If Holland were the team that gave the world ‘Total Football’, then Johan Cruyff was the Total Footballer. Cruyff came to dominate European and World football in the 1970s and was seen by many as the natural successor to Pele. He played in three winning European Cup teams with Ajax of Amsterdan and was three times European Footballer of the Year. At their peak, the Holland side, of which he was captain, were the most exciting and talented team in international football, yet, strangely, they never won a major trophy. In 1999 Cruyff was named European Footballer of the Century ahead of Franz Beckenbauer and Alfredo di Stefano.
Cruyff was born close to the Ajax ground in Amsterdam in April 1947. His mother worked as a cleaner at the club and it was she who persuaded the coaches to admit her son to the Ajax youth scheme at the age of 12. Cruyff made his senior debut for Ajax when he was 17. Two years later he was playing for Holland. Cruyff was a powerful, long-striding runner who had wonderful balance, deadly speed and breathtaking ball control. But his greatest quality was vision. It sometimes seemed as if he was able to control a match from one end of the field to the other.
In 1973 Cruyff left Ajax to join Barcelona for a then world record transfer fee of 75 million pesetas (£922,000). When Cruyff arrived, Barcelona were struggling. The effect of his influence was extraordinary and they finished as Spanish Champions. The World Cup of 1974 in West Germany saw the Holland team, led by Cruyff, at the height of their majestic powers. They reached the World Cup Final, but lost to West Germany, only the second time the Dutch had been beaten in 24 matches.
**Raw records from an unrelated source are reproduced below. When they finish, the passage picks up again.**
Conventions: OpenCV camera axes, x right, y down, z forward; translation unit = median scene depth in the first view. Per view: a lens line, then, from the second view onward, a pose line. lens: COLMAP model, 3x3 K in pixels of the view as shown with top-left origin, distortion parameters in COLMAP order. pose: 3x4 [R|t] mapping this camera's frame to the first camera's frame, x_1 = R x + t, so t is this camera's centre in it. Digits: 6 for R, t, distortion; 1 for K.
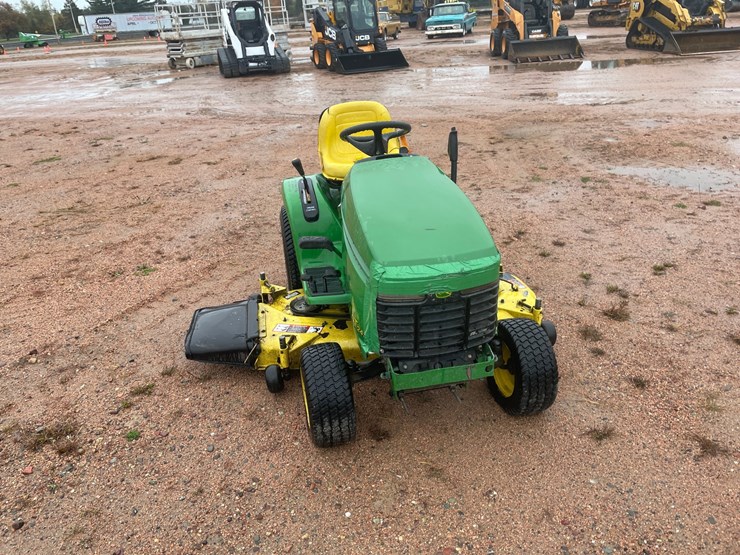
lens RADIAL K [[557.8, 0, 363.6], [0, 557.8, 274.4], [0, 0, 1]] dist [0.087323, -0.112411]
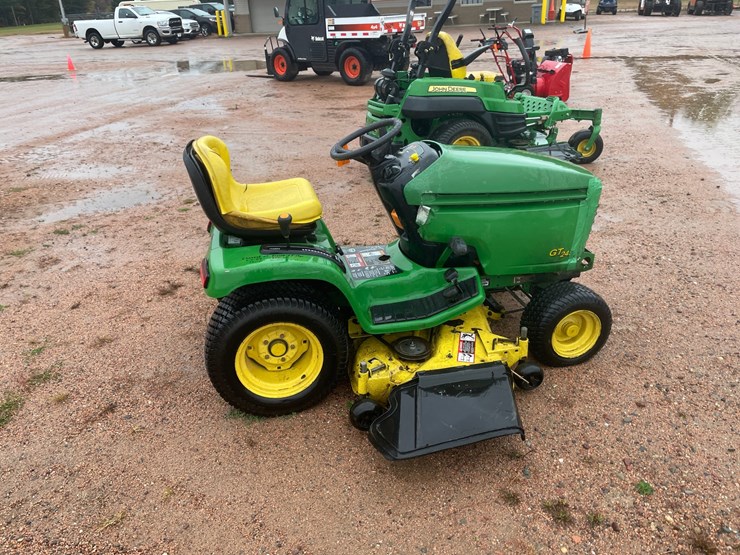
lens RADIAL K [[557.8, 0, 363.6], [0, 557.8, 274.4], [0, 0, 1]] dist [0.087323, -0.112411]
pose [[-0.030095, -0.365985, 0.930134, -0.150118], [0.464971, 0.818616, 0.337150, -0.062772], [-0.884814, 0.442632, 0.145536, 0.158048]]
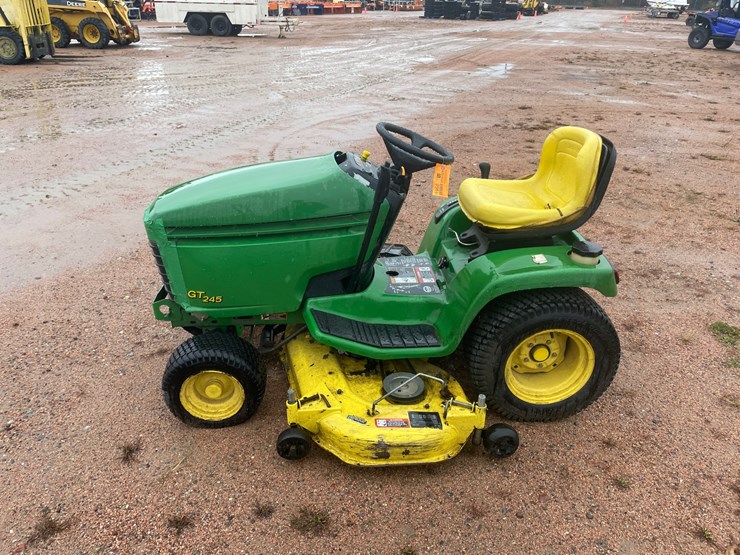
lens RADIAL K [[557.1, 0, 363.7], [0, 557.1, 287.3], [0, 0, 1]] dist [0.086899, -0.113179]
pose [[-0.102961, 0.512305, -0.852609, 0.141094], [-0.430843, 0.749614, 0.502447, -0.078723], [0.896534, 0.419073, 0.143542, 0.146743]]
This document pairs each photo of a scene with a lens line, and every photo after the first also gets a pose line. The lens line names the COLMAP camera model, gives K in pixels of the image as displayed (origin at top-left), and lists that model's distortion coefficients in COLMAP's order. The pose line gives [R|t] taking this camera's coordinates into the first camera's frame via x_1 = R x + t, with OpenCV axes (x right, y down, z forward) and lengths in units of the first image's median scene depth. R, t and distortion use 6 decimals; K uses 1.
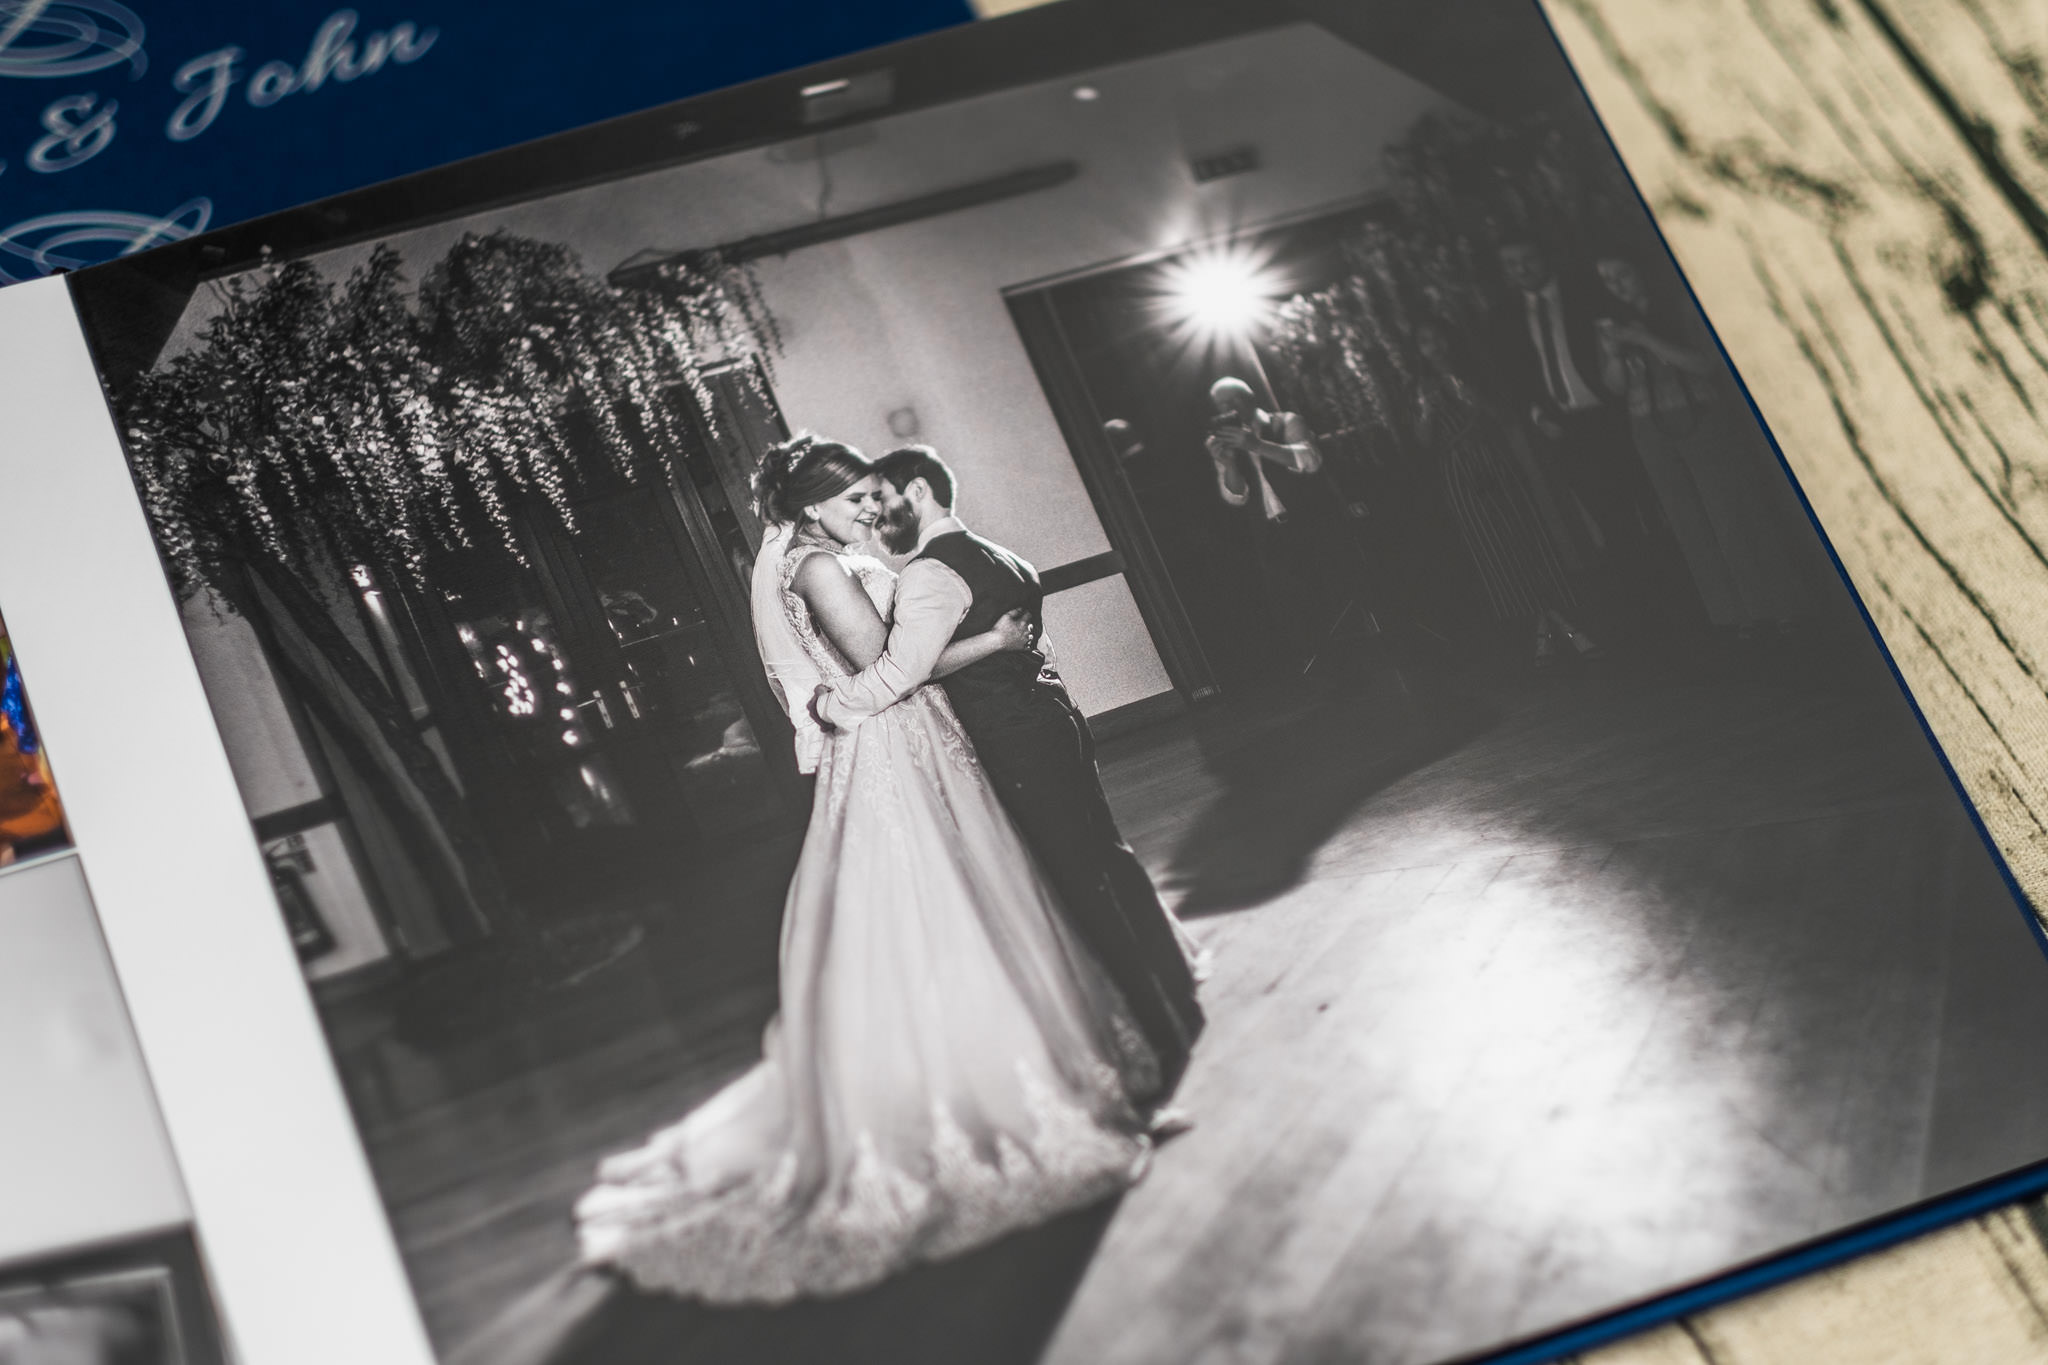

It was also the first and only time that Cruyff was to appear in the World Cup Finals. In total, Cruyff played 48 games for Holland and scored a record 33 goals.
Cruyff also played for Los Angeles Aztecs, Washington Diplomats, Levante, a minor Spanish club, Ajax again and Feyenoord of Rotterdam, before he was hired as coach of Ajax. He won the 1987 European Cup Winners' Cup, before moving back to Barcelona where in 1992 he brought to Spain the greatest prize, the European Cup. By 1994 Barcelona had won four successive Spanish Championships, but the strain was beginning to tell. Cruyff had undergone surgery after suffering a heart attack and in 1996 he left Barcelona.
In recent years, Cruyff has spent considerable time helping to develop sports-based projects for underprivileged children around the world. Cruyff sees many similarities between sport and society as a whole. In 1997 he founded the Johan Cruyff Foundation. Projects funded by the Foundation must have as a primary objective the enhancement of the mental and physical well-being of children by means of sports, physical exercise, games and recreational activities. Preference is given to projects for underprivileged and handicapped children.